5.2 Catalogs, schemas, and basic permissions (concept-level)
- Explain the purpose of organizing data into catalogs/schemas and why naming conventions matter.
- Differentiate user permissions for reading vs writing tables and why least privilege reduces risk.
- Recognize that shared tables require governance to prevent accidental destructive changes.
- Describe how table ownership and documentation reduce confusion for analytics consumers.
- Given a scenario, choose a safer approach to sharing: views and controlled access rather than ad-hoc copies.
- Explain why separating environments reduces accidental production impact.

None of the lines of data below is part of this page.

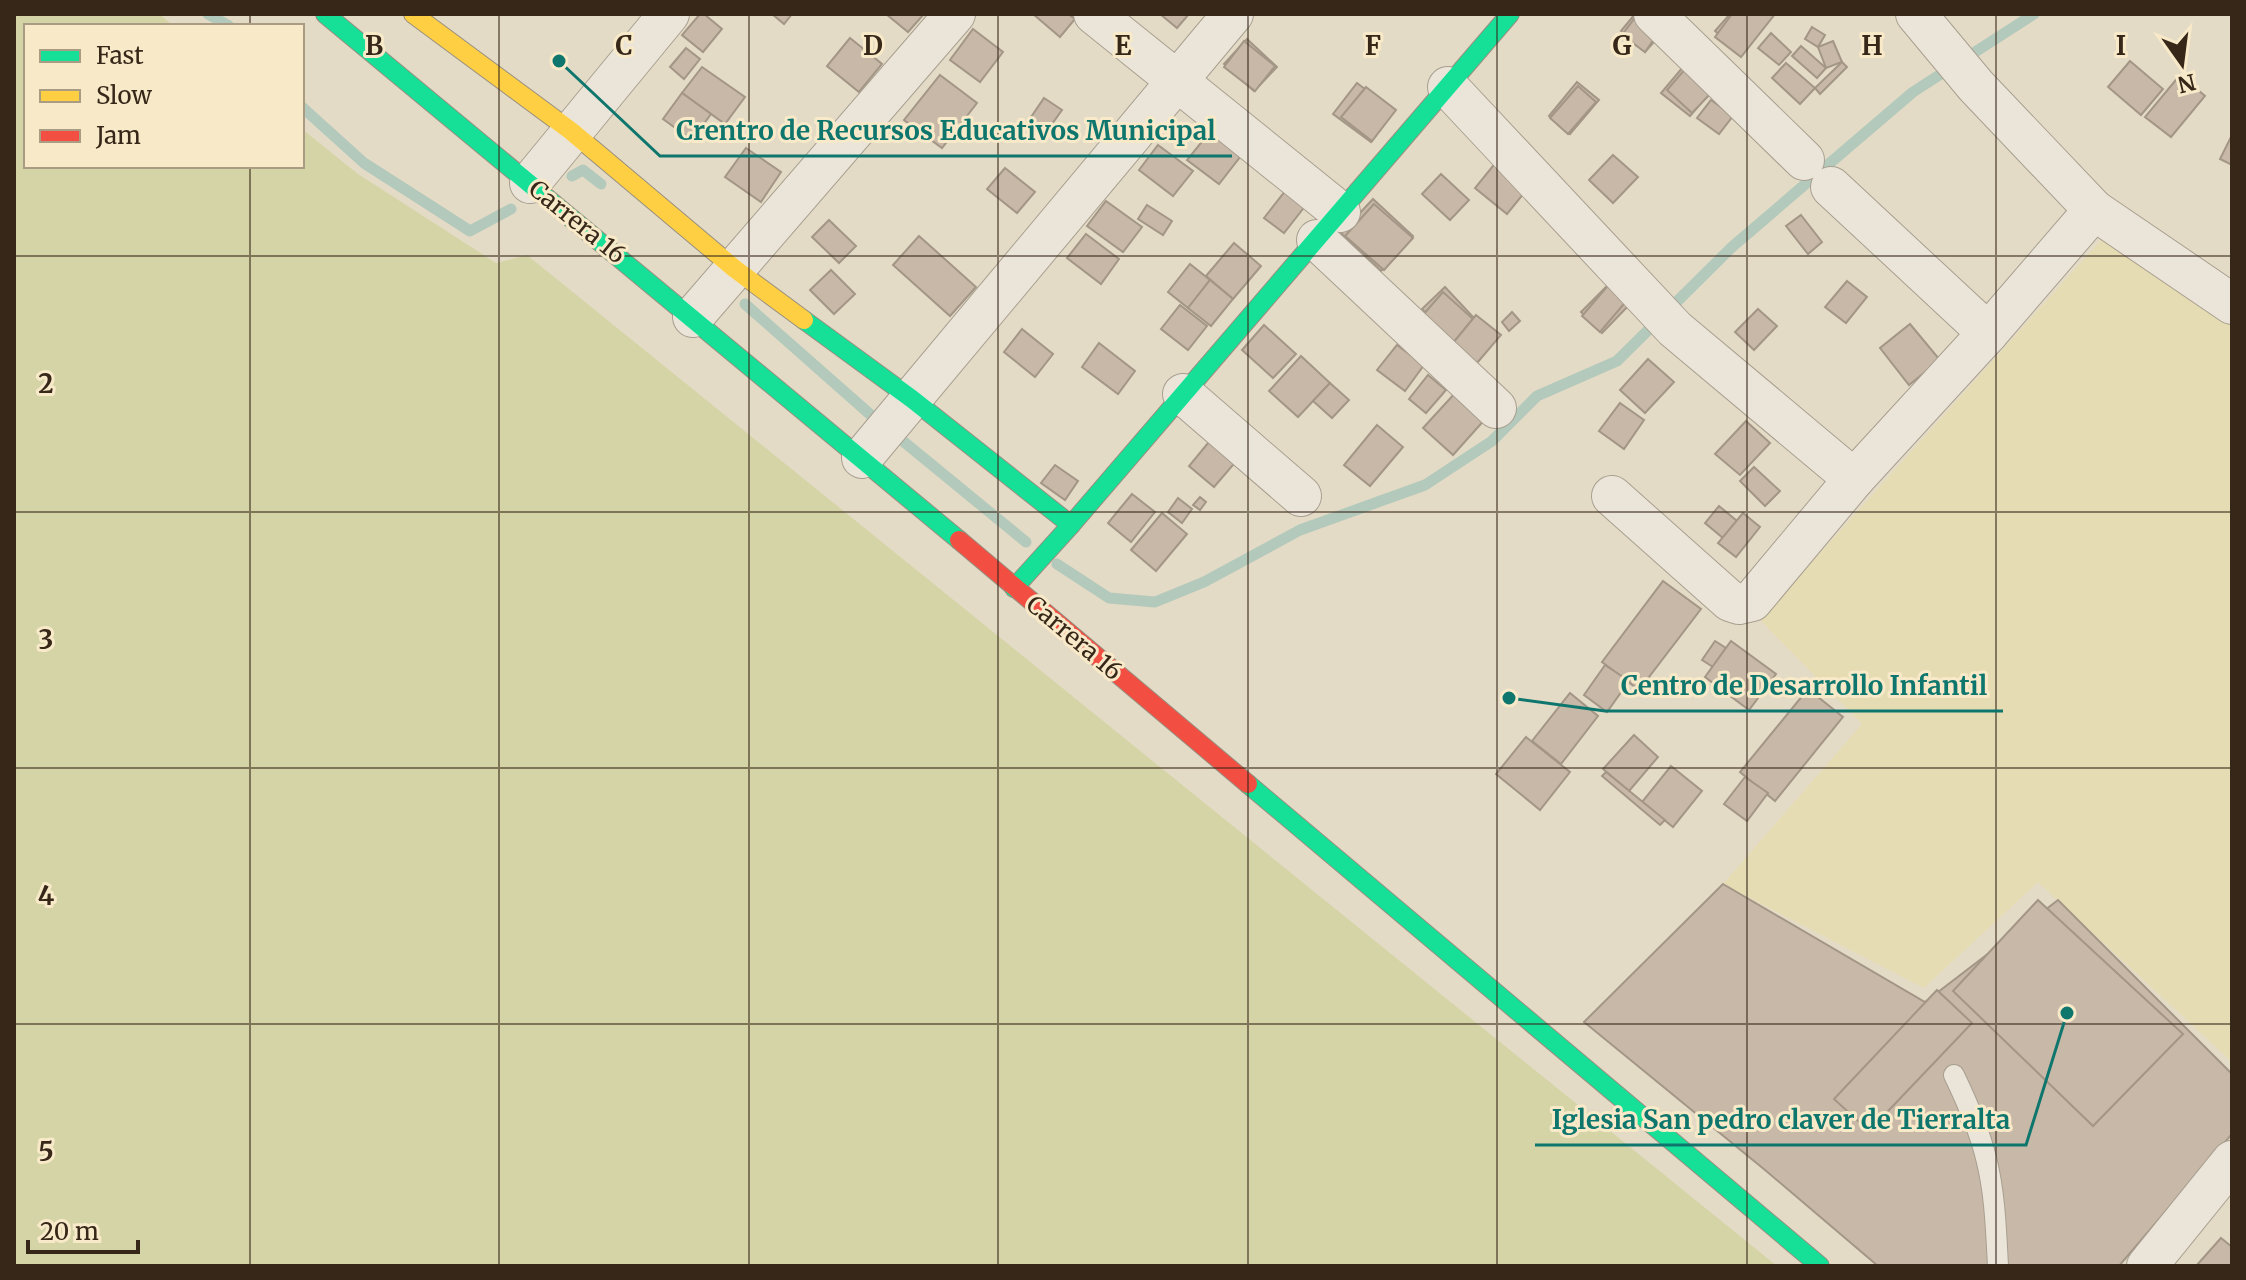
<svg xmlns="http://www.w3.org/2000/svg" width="2246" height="1280" font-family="Merriweather,serif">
<rect width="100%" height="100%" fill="#e4dbc6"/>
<polygon fill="#e6dcb4" points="2103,238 2232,319 2232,1062 2038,882 1924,988 1723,884 1862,724 1760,620"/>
<polygon fill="#d5d4a7" points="14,14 159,14 174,26 26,26 26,166 302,166 302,129 358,174 496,263 527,255 1777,1266 14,1266"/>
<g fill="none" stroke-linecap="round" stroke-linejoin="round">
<g stroke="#b3c9bb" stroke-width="11">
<polyline points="208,14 229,26"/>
<polyline points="302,107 364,163 470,231 511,209"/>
<polyline points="572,176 583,170 601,184"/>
<polyline points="745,304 872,416"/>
<polyline points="898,437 1026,542"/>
<polyline points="1057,564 1109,598 1155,602 1204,582 1300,530 1425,485 1492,441 1537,396 1617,361 1732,247 1913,92 2034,14"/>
</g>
</g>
<g fill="#c8b8a7" stroke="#a39686" stroke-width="2">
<polygon points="700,14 704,14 722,29 703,52 682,35"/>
<polygon points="772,14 792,14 784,24"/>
<polygon points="886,14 924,14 908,32"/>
<polygon points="1033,14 1068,14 1075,19 1060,37"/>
<polygon points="1160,14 1189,14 1177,28"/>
<polygon points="1635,14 1660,35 1645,52 1621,31"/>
<polygon points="1730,14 1771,14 1738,51 1715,31"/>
<polygon points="1732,14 1775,14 1741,57 1715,37"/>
<polygon points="1637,15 1659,32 1645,52 1622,35"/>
<polygon points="1812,27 1825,35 1818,47 1805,39"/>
<polygon points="973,29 1003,52 980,82 950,60"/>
<polygon points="1771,33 1791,52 1779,65 1758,48"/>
<polygon points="850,38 882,64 859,92 827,66"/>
<polygon points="1247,39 1277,67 1254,91 1224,64"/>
<polygon points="1244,41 1275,66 1255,91 1224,67"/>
<polygon points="1833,41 1842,62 1826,68 1818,47"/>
<polygon points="1801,46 1826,68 1817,78 1792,56"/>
<polygon points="686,48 700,59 684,79 670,67"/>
<polygon points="2130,61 2163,89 2141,115 2108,87"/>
<polygon points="1842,62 1847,67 1820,94 1815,88"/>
<polygon points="1786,63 1815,88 1800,104 1772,78"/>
<polygon points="702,67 745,97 725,124 682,93"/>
<polygon points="1683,67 1712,90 1690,116 1661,93"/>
<polygon points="1687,67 1713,91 1692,113 1667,90"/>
<polygon points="940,75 977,103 942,148 904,120"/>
<polygon points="2180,75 2205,96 2171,137 2145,117"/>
<polygon points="1577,82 1599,100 1570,134 1549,116"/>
<polygon points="1357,83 1394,111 1371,142 1333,114"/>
<polygon points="1578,86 1596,102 1568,134 1550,118"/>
<polygon points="1366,87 1396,110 1372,141 1341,117"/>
<polygon points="682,93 711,114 692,140 663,119"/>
<polygon points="1044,98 1062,110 1044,135 1027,123"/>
<polygon points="1711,100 1733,116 1719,134 1697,118"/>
<polygon points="1213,128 1244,152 1219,184 1187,160"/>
<polygon points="2232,135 2232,165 2220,159"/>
<polygon points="1158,145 1193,171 1173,196 1139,170"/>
<polygon points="746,148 781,172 761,202 725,177"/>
<polygon points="1613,155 1638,177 1613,203 1589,180"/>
<polygon points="1497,161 1529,187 1507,214 1475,188"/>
<polygon points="1005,168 1035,192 1017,213 987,189"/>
<polygon points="1441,174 1469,200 1450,220 1422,194"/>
<polygon points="1286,190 1306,205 1284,233 1264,218"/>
<polygon points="1373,199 1413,236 1381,271 1341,233"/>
<polygon points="1106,201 1142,227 1123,252 1087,226"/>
<polygon points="1374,204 1413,238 1384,270 1345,236"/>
<polygon points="1147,205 1172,221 1163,235 1138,219"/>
<polygon points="1801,215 1822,242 1808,254 1786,226"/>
<polygon points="829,220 856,246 839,263 812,237"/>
<polygon points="1086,234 1119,259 1101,284 1067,258"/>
<polygon points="919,236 976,287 950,316 893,265"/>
<polygon points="1234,243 1261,266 1233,299 1206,276"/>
<polygon points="1190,264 1210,280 1188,308 1168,292"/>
<polygon points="831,270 855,294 834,314 810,290"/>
<polygon points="1210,280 1233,299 1211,326 1188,308"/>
<polygon points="1847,281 1867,297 1846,323 1825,307"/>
<polygon points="1611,282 1632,302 1602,333 1581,312"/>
<polygon points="1611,282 1629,298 1600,332 1582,316"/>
<polygon points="1445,287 1474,318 1451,340 1422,309"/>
<polygon points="1443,292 1473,319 1453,343 1422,316"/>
<polygon points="1180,305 1207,326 1188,350 1161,329"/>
<polygon points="1758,309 1777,326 1754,350 1735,332"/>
<polygon points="1512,312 1520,321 1509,331 1502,322"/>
<polygon points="1476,315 1501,335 1477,363 1453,343"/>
<polygon points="1910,324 1940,360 1909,385 1880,348"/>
<polygon points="1264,325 1296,354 1273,378 1242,350"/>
<polygon points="1022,329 1053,354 1035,377 1004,352"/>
<polygon points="1099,343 1135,371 1118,394 1082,367"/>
<polygon points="1397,345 1424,365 1405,391 1377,370"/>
<polygon points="1301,356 1330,383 1298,417 1269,391"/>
<polygon points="1648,359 1674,382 1645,413 1620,390"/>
<polygon points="1428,375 1446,390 1426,413 1409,399"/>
<polygon points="1330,383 1349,400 1332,418 1313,401"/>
<polygon points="1457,391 1487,417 1453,455 1423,428"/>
<polygon points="1620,403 1644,420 1624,449 1599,431"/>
<polygon points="1746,421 1770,443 1740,475 1715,454"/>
<polygon points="1377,425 1403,447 1370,486 1344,465"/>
<polygon points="1213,437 1239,458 1214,487 1189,466"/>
<polygon points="1055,465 1078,481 1065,500 1041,483"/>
<polygon points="1754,467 1780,491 1765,506 1740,481"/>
<polygon points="1132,494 1155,512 1131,542 1108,523"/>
<polygon points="1200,497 1206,502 1200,510 1193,505"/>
<polygon points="1178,498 1192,509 1182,523 1168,512"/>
<polygon points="1719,506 1737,521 1723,538 1705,523"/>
<polygon points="1162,513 1187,534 1156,571 1131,550"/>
<polygon points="1743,513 1760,527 1736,557 1718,543"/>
<polygon points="1663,581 1701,609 1639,690 1602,662"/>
<polygon points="1715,641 1726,648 1713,667 1702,660"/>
<polygon points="1731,641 1776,674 1749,710 1705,677"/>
<polygon points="1605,665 1629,681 1607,712 1584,695"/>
<polygon points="1808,689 1843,717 1775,801 1740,772"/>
<polygon points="1570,693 1598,716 1561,764 1532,741"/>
<polygon points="1634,735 1658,757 1629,791 1603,769"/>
<polygon points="1526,737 1570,772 1540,810 1496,774"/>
<polygon points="1671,766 1702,791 1673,827 1642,802"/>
<polygon points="1606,772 1665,820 1660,825 1602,776"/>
<polygon points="1745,777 1768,793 1747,821 1724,804"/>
<polygon points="1723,884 1925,1002 2058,900 2232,1074 2232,1134 2119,1266 1878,1266 1765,1170 1584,1022"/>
<polygon points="2038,900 2183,1034 2093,1126 1953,991"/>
<polygon points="1937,990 1972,1023 1869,1131 1834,1099"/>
<polygon points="2221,1238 2232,1247 2232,1266 2196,1266"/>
</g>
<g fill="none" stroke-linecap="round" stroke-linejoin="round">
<defs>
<path id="lane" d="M1954,1075C1967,1102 1979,1129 1986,1158C1995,1193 1996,1230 1998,1266"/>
<g id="street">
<polyline points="1094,14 1340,212"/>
<polyline points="1654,14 1804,160"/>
<polyline points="1916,14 1976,86 2094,210 2232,304"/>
<polyline points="1448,87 1675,329 1854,479"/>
<polyline points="530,183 669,14"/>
<polyline points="1831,187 1988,333"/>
<polyline points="1317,240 1496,408"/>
<polyline points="693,317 955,14"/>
<polyline points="1183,394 1301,496"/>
<polyline points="862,458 1233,14"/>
<polyline points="1612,496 1730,601 1739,604 1752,601 1854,479 1988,333 2094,210"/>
<polyline points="2147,1266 2232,1161"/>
</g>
<g id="fast">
<polyline points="325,14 959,540"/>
<polyline points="804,320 912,399 1071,525"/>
<polyline points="1014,588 1071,525 1510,14"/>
<polyline points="1248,784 1820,1266"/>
</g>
<polyline id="slow" points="413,14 571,131 735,269 804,320"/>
<polyline id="jam" points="959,540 1248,784"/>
</defs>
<use href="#lane" stroke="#a89f90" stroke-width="22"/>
<use href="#street" stroke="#a89f90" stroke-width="42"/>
<use href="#fast" stroke="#988f80" stroke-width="20"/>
<use href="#slow" stroke="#988f80" stroke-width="20"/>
<use href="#jam" stroke="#988f80" stroke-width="20"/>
<use href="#lane" stroke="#ebe5d9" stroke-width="20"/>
<use href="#street" stroke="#ebe5d9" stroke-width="40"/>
<use href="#fast" stroke="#16e098" stroke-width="18"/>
<use href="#slow" stroke="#ffcf43" stroke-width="18"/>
<use href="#jam" stroke="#f24e42" stroke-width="18"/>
</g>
<path fill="none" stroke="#362719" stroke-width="2" stroke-opacity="0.55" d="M250,14V26M499,14V1266M749,14V1266M998,14V1266M1248,14V1266M1497,14V1266M1747,14V1266M1996,14V1266M250,166V1266M14,256H2232M14,512H2232M14,768H2232M14,1024H2232"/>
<g text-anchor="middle" stroke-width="6" stroke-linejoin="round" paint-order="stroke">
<g font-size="24" fill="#362719" stroke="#f8eac9">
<text transform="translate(577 222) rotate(39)" y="8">Carrera 16</text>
<text transform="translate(1074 638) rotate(40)" y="8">Carrera 16</text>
</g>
</g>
<g font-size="26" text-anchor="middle" font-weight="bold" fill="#362719" stroke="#f8eac9" stroke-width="6" stroke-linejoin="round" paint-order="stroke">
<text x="374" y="55">B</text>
<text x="624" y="55">C</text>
<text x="873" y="55">D</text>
<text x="1123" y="55">E</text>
<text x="1373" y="55">F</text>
<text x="1622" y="55">G</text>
<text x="1872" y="55">H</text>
<text x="2121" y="55">I</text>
<text x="46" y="393">2</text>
<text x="46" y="649">3</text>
<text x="46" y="905">4</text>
<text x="46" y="1161">5</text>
</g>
<path fill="none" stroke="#0f766e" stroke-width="3" d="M559 61L660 156H1232M1509 698L1605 711H2003M2067 1013L2026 1145H1535"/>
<g fill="#0f766e" stroke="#f8eac9" stroke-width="3">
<circle cx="559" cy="61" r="8"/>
<circle cx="1509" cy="698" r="8"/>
<circle cx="2067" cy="1013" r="8"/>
</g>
<g font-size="26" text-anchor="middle" font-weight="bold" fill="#0f766e" stroke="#f8eac9" stroke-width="6" stroke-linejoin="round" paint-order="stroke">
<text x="946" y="140">Crentro de Recursos Educativos Municipal</text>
<text x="1804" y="695">Centro de Desarrollo Infantil</text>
<text x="1781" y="1129">Iglesia San pedro claver de Tierralta</text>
</g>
<rect width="2246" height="1280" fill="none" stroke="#362719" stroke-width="32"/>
<rect x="24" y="24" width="280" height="144" fill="#f8eac9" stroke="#aa9c83" stroke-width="2"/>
<rect x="40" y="50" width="40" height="12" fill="#16e098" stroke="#aa9c83" stroke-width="2"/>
<text x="96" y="64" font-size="24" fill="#362719">Fast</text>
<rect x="40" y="90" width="40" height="12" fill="#ffcf43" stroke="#aa9c83" stroke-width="2"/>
<text x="96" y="104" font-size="24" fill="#362719">Slow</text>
<rect x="40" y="130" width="40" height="12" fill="#f24e42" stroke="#aa9c83" stroke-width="2"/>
<text x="96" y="144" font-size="24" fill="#362719">Jam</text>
<g transform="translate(2182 64) rotate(166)" stroke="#f8eac9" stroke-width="6" paint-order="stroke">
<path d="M0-6L14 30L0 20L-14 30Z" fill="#362719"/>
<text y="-12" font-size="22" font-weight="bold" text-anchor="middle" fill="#362719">N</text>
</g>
<path d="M28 1240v12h110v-12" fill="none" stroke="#362719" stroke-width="4"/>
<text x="40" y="1240" font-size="24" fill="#362719" stroke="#f8eac9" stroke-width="6" paint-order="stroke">20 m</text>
</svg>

5.3 Basic troubleshooting and safety practices
- Apply a simple troubleshooting sequence: validate inputs → validate schema → validate write target → validate permissions.
- Recognize common causes of schema mismatch and how to respond safely (fail vs evolve).
- Identify how to recover from a bad write using table history/time travel when available (concept-level).
- Explain why destructive operations should be gated with approvals and backups in production environments.
- Given a scenario, choose the least risky remediation option that preserves data integrity.
- Describe why documenting pipeline assumptions prevents repeated operational mistakes.
Tip: After finishing a topic, take a 15–25 question drill focused on that area, then revisit weak objectives before moving on.